<<<<

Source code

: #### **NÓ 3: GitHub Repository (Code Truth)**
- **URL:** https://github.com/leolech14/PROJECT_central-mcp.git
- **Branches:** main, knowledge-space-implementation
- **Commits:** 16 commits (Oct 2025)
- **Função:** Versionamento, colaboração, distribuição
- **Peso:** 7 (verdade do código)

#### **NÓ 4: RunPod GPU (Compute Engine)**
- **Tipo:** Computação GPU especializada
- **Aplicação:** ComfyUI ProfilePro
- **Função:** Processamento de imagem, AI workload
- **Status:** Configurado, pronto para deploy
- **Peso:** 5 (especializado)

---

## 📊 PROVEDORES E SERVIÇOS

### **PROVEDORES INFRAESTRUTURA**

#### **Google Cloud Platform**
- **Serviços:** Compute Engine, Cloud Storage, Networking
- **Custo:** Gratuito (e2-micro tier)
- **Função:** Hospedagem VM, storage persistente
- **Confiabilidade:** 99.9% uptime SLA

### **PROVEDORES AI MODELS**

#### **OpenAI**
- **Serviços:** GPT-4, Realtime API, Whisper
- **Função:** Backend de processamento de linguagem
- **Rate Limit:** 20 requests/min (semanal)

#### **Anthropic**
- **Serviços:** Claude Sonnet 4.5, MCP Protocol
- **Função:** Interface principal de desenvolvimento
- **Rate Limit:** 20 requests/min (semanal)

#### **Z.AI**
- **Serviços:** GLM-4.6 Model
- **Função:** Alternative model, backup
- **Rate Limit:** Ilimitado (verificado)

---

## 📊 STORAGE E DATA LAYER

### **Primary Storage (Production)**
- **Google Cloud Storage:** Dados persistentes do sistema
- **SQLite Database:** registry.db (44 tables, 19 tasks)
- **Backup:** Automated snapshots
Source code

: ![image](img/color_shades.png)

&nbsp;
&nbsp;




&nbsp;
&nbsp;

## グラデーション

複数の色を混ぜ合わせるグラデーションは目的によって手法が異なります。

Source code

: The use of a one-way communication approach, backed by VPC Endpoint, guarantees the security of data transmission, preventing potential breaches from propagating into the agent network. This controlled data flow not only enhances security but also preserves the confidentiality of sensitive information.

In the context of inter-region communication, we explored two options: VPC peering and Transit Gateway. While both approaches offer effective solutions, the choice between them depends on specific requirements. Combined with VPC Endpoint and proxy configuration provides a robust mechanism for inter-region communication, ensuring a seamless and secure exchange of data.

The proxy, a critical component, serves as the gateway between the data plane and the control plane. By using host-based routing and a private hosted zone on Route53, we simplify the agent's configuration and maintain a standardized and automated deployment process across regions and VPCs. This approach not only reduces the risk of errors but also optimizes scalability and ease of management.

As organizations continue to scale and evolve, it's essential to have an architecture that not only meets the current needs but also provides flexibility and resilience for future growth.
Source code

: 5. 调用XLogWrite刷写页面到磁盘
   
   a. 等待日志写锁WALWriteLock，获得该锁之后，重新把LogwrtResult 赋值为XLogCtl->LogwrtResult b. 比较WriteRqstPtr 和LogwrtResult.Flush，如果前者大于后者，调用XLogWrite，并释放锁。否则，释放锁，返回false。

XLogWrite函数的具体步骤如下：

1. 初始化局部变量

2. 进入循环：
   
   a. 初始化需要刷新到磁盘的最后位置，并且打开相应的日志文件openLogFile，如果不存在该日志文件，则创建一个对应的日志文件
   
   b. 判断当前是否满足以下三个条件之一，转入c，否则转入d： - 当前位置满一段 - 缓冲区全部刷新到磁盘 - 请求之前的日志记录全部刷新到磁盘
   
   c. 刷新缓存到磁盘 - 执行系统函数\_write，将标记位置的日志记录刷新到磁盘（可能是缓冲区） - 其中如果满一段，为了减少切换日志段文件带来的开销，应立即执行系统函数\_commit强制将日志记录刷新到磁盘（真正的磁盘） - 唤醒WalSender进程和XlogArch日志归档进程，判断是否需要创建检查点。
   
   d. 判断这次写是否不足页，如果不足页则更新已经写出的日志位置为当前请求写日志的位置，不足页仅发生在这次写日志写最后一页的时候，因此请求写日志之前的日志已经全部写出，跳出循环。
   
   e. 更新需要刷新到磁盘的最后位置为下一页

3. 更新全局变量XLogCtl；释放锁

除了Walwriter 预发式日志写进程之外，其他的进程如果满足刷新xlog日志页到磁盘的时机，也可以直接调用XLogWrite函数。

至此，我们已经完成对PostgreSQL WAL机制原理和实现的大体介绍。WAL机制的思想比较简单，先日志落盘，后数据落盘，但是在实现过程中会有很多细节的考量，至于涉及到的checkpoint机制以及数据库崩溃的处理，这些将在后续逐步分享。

>>>>

In this exercise, repeat all entries exactly.

- _Expected answer_:
Source code

: #### **NÓ 3: GitHub Repository (Code Truth)**
- **URL:** https://github.com/leolech14/PROJECT_central-mcp.git
- **Branches:** main, knowledge-space-implementation
- **Commits:** 16 commits (Oct 2025)
- **Função:** Versionamento, colaboração, distribuição
- **Peso:** 7 (verdade do código)

#### **NÓ 4: RunPod GPU (Compute Engine)**
- **Tipo:** Computação GPU especializada
- **Aplicação:** ComfyUI ProfilePro
- **Função:** Processamento de imagem, AI workload
- **Status:** Configurado, pronto para deploy
- **Peso:** 5 (especializado)

---

## 📊 PROVEDORES E SERVIÇOS

### **PROVEDORES INFRAESTRUTURA**

#### **Google Cloud Platform**
- **Serviços:** Compute Engine, Cloud Storage, Networking
- **Custo:** Gratuito (e2-micro tier)
- **Função:** Hospedagem VM, storage persistente
- **Confiabilidade:** 99.9% uptime SLA

### **PROVEDORES AI MODELS**

#### **OpenAI**
- **Serviços:** GPT-4, Realtime API, Whisper
- **Função:** Backend de processamento de linguagem
- **Rate Limit:** 20 requests/min (semanal)

#### **Anthropic**
- **Serviços:** Claude Sonnet 4.5, MCP Protocol
- **Função:** Interface principal de desenvolvimento
- **Rate Limit:** 20 requests/min (semanal)

#### **Z.AI**
- **Serviços:** GLM-4.6 Model
- **Função:** Alternative model, backup
- **Rate Limit:** Ilimitado (verificado)

---

## 📊 STORAGE E DATA LAYER

### **Primary Storage (Production)**
- **Google Cloud Storage:** Dados persistentes do sistema
- **SQLite Database:** registry.db (44 tables, 19 tasks)
- **Backup:** Automated snapshots
Source code

: ![image](img/color_shades.png)

&nbsp;
&nbsp;




&nbsp;
&nbsp;

## グラデーション

複数の色を混ぜ合わせるグラデーションは目的によって手法が異なります。

Source code

: The use of a one-way communication approach, backed by VPC Endpoint, guarantees the security of data transmission, preventing potential breaches from propagating into the agent network. This controlled data flow not only enhances security but also preserves the confidentiality of sensitive information.

In the context of inter-region communication, we explored two options: VPC peering and Transit Gateway. While both approaches offer effective solutions, the choice between them depends on specific requirements. Combined with VPC Endpoint and proxy configuration provides a robust mechanism for inter-region communication, ensuring a seamless and secure exchange of data.

The proxy, a critical component, serves as the gateway between the data plane and the control plane. By using host-based routing and a private hosted zone on Route53, we simplify the agent's configuration and maintain a standardized and automated deployment process across regions and VPCs. This approach not only reduces the risk of errors but also optimizes scalability and ease of management.

As organizations continue to scale and evolve, it's essential to have an architecture that not only meets the current needs but also provides flexibility and resilience for future growth.
Source code

: 5. 调用XLogWrite刷写页面到磁盘
   
   a. 等待日志写锁WALWriteLock，获得该锁之后，重新把LogwrtResult 赋值为XLogCtl->LogwrtResult b. 比较WriteRqstPtr 和LogwrtResult.Flush，如果前者大于后者，调用XLogWrite，并释放锁。否则，释放锁，返回false。

XLogWrite函数的具体步骤如下：

1. 初始化局部变量

2. 进入循环：
   
   a. 初始化需要刷新到磁盘的最后位置，并且打开相应的日志文件openLogFile，如果不存在该日志文件，则创建一个对应的日志文件
   
   b. 判断当前是否满足以下三个条件之一，转入c，否则转入d： - 当前位置满一段 - 缓冲区全部刷新到磁盘 - 请求之前的日志记录全部刷新到磁盘
   
   c. 刷新缓存到磁盘 - 执行系统函数\_write，将标记位置的日志记录刷新到磁盘（可能是缓冲区） - 其中如果满一段，为了减少切换日志段文件带来的开销，应立即执行系统函数\_commit强制将日志记录刷新到磁盘（真正的磁盘） - 唤醒WalSender进程和XlogArch日志归档进程，判断是否需要创建检查点。
   
   d. 判断这次写是否不足页，如果不足页则更新已经写出的日志位置为当前请求写日志的位置，不足页仅发生在这次写日志写最后一页的时候，因此请求写日志之前的日志已经全部写出，跳出循环。
   
   e. 更新需要刷新到磁盘的最后位置为下一页

3. 更新全局变量XLogCtl；释放锁

除了Walwriter 预发式日志写进程之外，其他的进程如果满足刷新xlog日志页到磁盘的时机，也可以直接调用XLogWrite函数。

至此，我们已经完成对PostgreSQL WAL机制原理和实现的大体介绍。WAL机制的思想比较简单，先日志落盘，后数据落盘，但是在实现过程中会有很多细节的考量，至于涉及到的checkpoint机制以及数据库崩溃的处理，这些将在后续逐步分享。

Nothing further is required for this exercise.